- Species: Citrus reticulata
- Cultivar: 'Bang Mot'
- Origin: Bangkok, Thailand

= Bang Mot tangerine =

Tangerine cultivar

The Bang Mot tangerine (ส้มบางมด, , /th/) is a local cultivar of the mandarin orange grown in the Bang Mot area of Thon Buri, Bangkok, Thailand. Despite its common name, it is a mandarin orange of the species Citrus reticulata and not a tangerine (Citrus tangerina). In 1924, a local farmer brought cuttings from a mandarin grove in Bangkok Noi District and planted them at Bang Mot, Thung Khru District near Bang Mot canal in 1924. This area has very fertile soil with elevated levels of potassium giving the fruit a sweet-sour taste. There were up to 96 km2 of tangerine groves in the past.

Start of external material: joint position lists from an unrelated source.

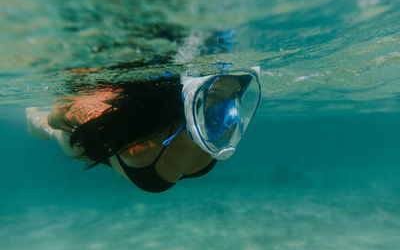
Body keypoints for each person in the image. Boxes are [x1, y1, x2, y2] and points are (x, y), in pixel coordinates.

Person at [26, 67, 261, 193]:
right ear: (190, 101)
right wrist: (71, 115)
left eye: (233, 96)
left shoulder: (220, 132)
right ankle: (36, 123)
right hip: (123, 157)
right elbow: (61, 116)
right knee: (56, 132)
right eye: (216, 96)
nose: (229, 110)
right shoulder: (136, 143)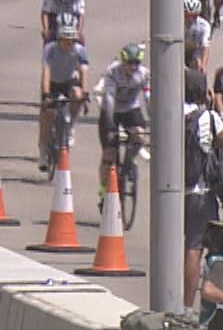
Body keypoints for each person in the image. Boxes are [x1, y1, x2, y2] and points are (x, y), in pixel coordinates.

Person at [183, 73, 223, 310]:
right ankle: (189, 307)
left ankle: (170, 298)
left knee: (176, 246)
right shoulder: (208, 117)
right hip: (200, 192)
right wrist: (213, 109)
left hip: (172, 194)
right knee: (195, 248)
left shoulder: (171, 110)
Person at [98, 44, 151, 199]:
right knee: (109, 153)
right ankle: (102, 189)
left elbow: (148, 99)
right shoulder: (113, 72)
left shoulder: (143, 74)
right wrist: (109, 126)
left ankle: (128, 163)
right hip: (112, 110)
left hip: (131, 109)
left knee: (140, 136)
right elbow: (109, 99)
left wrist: (153, 120)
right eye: (130, 63)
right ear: (123, 62)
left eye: (137, 63)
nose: (133, 67)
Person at [38, 21, 89, 175]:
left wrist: (85, 94)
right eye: (65, 42)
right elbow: (46, 72)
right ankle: (43, 150)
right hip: (52, 83)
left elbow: (83, 72)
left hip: (68, 81)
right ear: (59, 40)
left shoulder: (79, 51)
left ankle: (70, 127)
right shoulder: (50, 49)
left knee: (77, 95)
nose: (69, 45)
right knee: (48, 114)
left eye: (71, 41)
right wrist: (46, 95)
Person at [183, 0, 212, 72]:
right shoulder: (175, 23)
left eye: (194, 16)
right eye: (187, 15)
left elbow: (205, 46)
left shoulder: (204, 25)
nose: (190, 19)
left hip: (195, 51)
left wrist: (204, 66)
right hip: (179, 50)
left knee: (197, 64)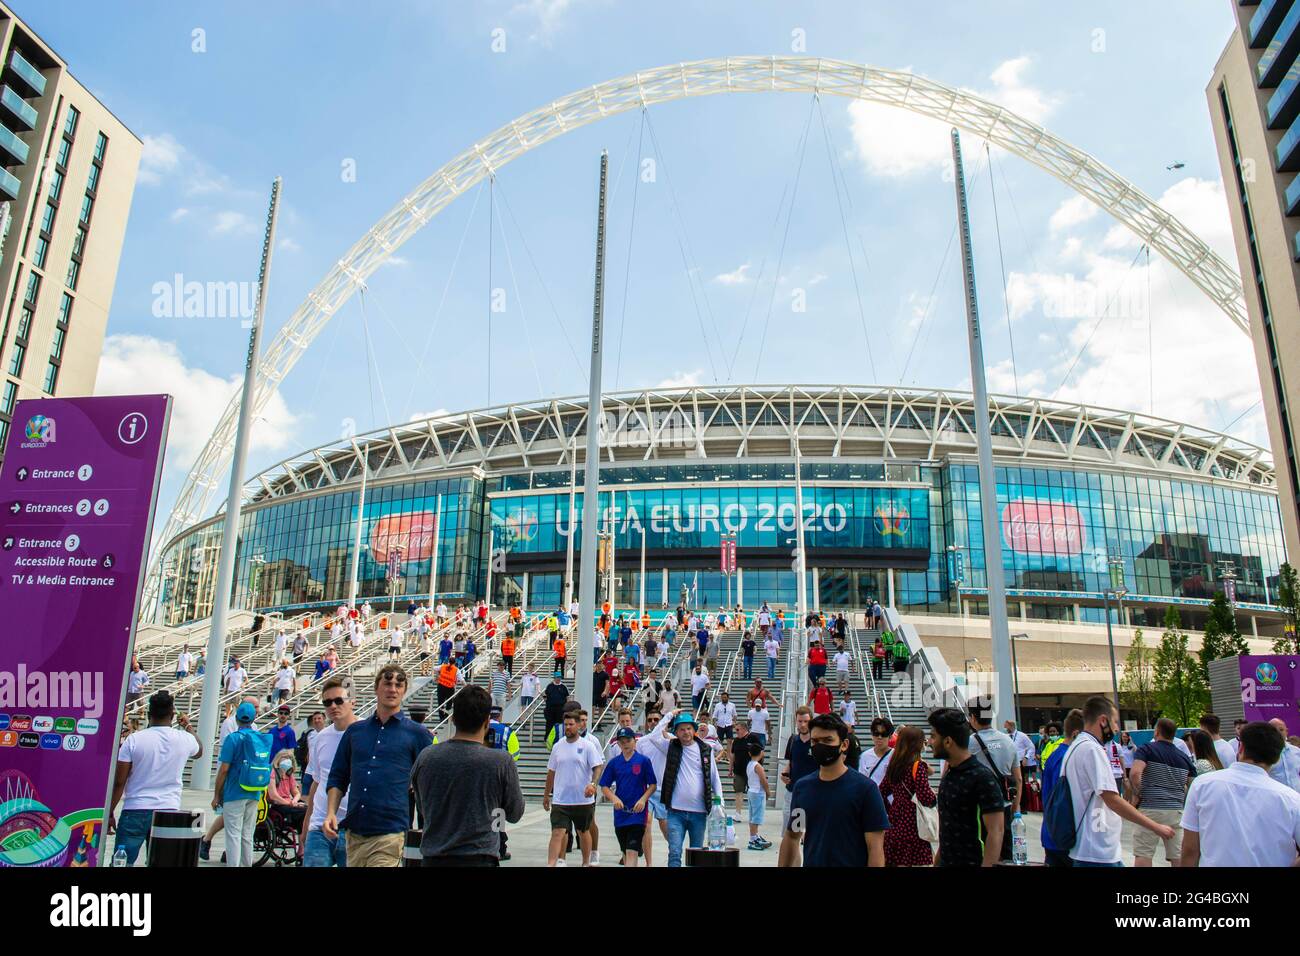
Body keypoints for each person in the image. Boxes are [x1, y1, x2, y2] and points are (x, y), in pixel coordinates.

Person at [324, 664, 434, 867]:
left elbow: (432, 780)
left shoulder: (417, 733)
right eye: (387, 683)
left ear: (404, 690)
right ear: (376, 688)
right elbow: (338, 776)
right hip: (354, 831)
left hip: (390, 832)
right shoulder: (355, 732)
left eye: (398, 684)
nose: (393, 689)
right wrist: (330, 812)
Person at [411, 686, 524, 866]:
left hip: (434, 857)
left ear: (454, 719)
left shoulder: (426, 757)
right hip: (480, 856)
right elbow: (515, 813)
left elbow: (422, 807)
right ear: (487, 722)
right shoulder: (501, 761)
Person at [1063, 696, 1175, 867]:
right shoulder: (1092, 750)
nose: (1116, 728)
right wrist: (1156, 827)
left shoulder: (1077, 747)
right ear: (1102, 721)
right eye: (1114, 722)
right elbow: (1113, 800)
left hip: (1090, 848)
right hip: (1098, 851)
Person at [1181, 721, 1300, 867]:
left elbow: (1190, 849)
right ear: (1276, 757)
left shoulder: (1202, 785)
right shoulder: (1292, 799)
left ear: (1241, 747)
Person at [778, 713, 888, 867]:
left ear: (844, 745)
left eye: (828, 740)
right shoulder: (803, 788)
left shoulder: (866, 790)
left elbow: (875, 848)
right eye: (815, 741)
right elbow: (794, 835)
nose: (820, 746)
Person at [109, 691, 202, 865]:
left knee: (122, 862)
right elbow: (200, 751)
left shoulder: (134, 740)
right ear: (173, 715)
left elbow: (119, 782)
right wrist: (188, 726)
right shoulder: (185, 738)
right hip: (168, 811)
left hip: (135, 810)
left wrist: (109, 813)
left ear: (149, 714)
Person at [639, 710, 724, 867]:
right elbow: (654, 736)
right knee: (675, 853)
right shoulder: (671, 747)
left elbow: (714, 777)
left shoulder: (706, 750)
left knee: (696, 855)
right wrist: (670, 715)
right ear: (676, 732)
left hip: (699, 813)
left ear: (694, 730)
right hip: (675, 812)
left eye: (689, 728)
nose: (686, 732)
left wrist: (720, 803)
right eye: (682, 729)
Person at [927, 707, 1005, 867]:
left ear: (948, 741)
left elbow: (996, 831)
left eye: (933, 737)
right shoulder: (949, 776)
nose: (929, 742)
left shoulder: (982, 778)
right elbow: (948, 829)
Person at [302, 677, 356, 867]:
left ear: (352, 701)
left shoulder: (366, 732)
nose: (333, 706)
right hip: (319, 826)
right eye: (327, 703)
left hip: (354, 828)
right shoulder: (320, 737)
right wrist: (305, 826)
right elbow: (317, 782)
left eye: (339, 701)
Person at [1129, 717, 1195, 867]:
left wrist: (1138, 794)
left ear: (1156, 732)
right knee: (1177, 855)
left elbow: (1134, 774)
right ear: (1173, 735)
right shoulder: (1184, 758)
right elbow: (1192, 786)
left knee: (1143, 854)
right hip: (1176, 811)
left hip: (1150, 809)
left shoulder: (1147, 749)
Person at [211, 701, 271, 868]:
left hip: (235, 791)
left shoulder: (233, 738)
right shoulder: (260, 738)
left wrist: (217, 794)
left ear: (236, 719)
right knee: (247, 834)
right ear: (253, 719)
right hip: (254, 791)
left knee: (233, 834)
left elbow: (224, 769)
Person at [544, 711, 604, 866]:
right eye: (566, 725)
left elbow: (598, 766)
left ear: (578, 725)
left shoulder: (588, 746)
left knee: (583, 832)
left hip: (582, 800)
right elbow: (551, 772)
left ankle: (586, 862)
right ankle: (552, 863)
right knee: (557, 832)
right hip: (561, 799)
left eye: (571, 724)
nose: (568, 727)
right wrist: (546, 796)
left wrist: (593, 784)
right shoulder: (558, 746)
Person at [964, 697, 1021, 861]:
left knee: (984, 850)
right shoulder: (1008, 741)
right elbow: (1017, 778)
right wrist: (1016, 805)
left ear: (973, 718)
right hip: (1005, 804)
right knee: (1006, 850)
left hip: (979, 807)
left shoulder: (970, 743)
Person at [875, 725, 937, 867]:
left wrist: (892, 808)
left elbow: (881, 791)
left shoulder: (894, 765)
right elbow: (925, 797)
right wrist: (934, 798)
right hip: (914, 825)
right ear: (917, 743)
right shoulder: (917, 766)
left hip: (895, 822)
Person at [599, 727, 658, 867]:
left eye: (628, 740)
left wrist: (643, 799)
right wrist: (614, 798)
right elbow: (604, 786)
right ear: (618, 744)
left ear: (634, 741)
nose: (626, 744)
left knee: (632, 850)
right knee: (625, 851)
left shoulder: (643, 761)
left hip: (638, 814)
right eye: (622, 741)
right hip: (621, 813)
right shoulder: (614, 763)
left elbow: (653, 785)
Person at [1039, 708, 1083, 867]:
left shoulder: (1056, 755)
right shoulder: (1068, 757)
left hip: (1052, 834)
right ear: (1077, 734)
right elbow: (1063, 800)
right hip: (1063, 837)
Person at [781, 706, 817, 827]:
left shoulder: (817, 742)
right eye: (800, 721)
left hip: (812, 791)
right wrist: (784, 773)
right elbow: (791, 762)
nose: (802, 725)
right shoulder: (793, 740)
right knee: (791, 829)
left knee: (807, 829)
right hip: (793, 790)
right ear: (796, 721)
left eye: (806, 721)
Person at [267, 748, 307, 832]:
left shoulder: (289, 774)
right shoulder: (273, 773)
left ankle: (302, 841)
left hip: (289, 803)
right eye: (284, 757)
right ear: (278, 759)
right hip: (278, 804)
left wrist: (295, 802)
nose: (287, 760)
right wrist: (290, 803)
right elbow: (273, 796)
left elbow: (297, 793)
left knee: (307, 810)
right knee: (302, 812)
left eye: (289, 758)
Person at [1267, 718, 1300, 793]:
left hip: (1297, 797)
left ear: (1286, 731)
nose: (1278, 733)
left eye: (1281, 730)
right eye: (1274, 730)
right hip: (1277, 798)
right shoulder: (1264, 754)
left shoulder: (1296, 751)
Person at [860, 716, 893, 788]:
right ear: (872, 735)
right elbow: (861, 781)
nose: (879, 737)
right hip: (871, 797)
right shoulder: (864, 756)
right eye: (876, 733)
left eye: (884, 734)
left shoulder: (896, 755)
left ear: (890, 737)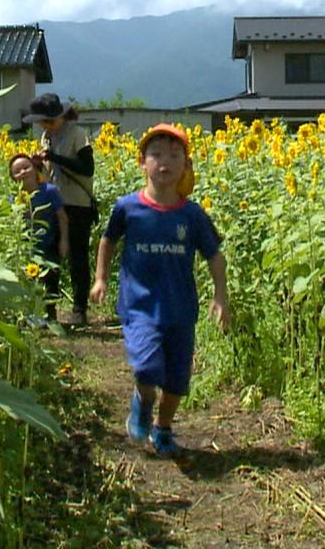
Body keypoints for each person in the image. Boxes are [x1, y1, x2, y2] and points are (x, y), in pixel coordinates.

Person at [89, 124, 229, 457]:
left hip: (180, 308)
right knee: (148, 367)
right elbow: (108, 241)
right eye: (156, 155)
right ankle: (142, 401)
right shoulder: (128, 207)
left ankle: (163, 428)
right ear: (142, 163)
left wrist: (220, 296)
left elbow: (214, 256)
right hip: (139, 304)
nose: (164, 163)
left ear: (186, 165)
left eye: (174, 156)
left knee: (178, 380)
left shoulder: (192, 215)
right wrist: (101, 278)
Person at [23, 93, 97, 326]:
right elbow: (48, 173)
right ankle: (49, 310)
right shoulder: (46, 137)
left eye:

Flooding in Thon Buri in 1967 killed many of the Bang Mot tangerine trees. The floods made many farmers reluctant to plant it again. Rapid urban expansion of Bangkok also reduced the land available for planting. They then moved the plant to Rangsit canal, until becoming another famous tangerine, Rangsit tangerine

== Appearance ==

The Bang Mot tangerine has a flat, smooth, thin skin with juicy, orange flesh inside. The sections separate easily. Bang Mot tangerines are sweet and slightly sour-tasting. The Bang Mot tangerine has a stronger taste than other tangerines.

== Diseases ==

=== Root and stem rot ===
The symptoms are caused by a fungus that begins on the stem near the ground. This will cause the tangerine to have black marks on the skin. Then the skin will change from orange to brown and rot, leaves will be pale yellow and fall. The branches will dry out and die.

=== Greening disease ===
This occurs if the plant hopper carries pathogens to orange trees. The leaves will be pale yellow and thinner than normal, and the fruit will be smaller than normal.

== Pests ==
Important pests are leaf miners and caterpillars. Leaf miners will eat the leaves, causing a white zigzag line on the leaves. The leaf miner keeps leaves from growing. It can come every season, and it can cause severe damage to growing leaves. Caterpillars eat young tangerine leaves. When caterpillars hatch they start to eat leaves immediately. Caterpillar damage can kill tangerine trees.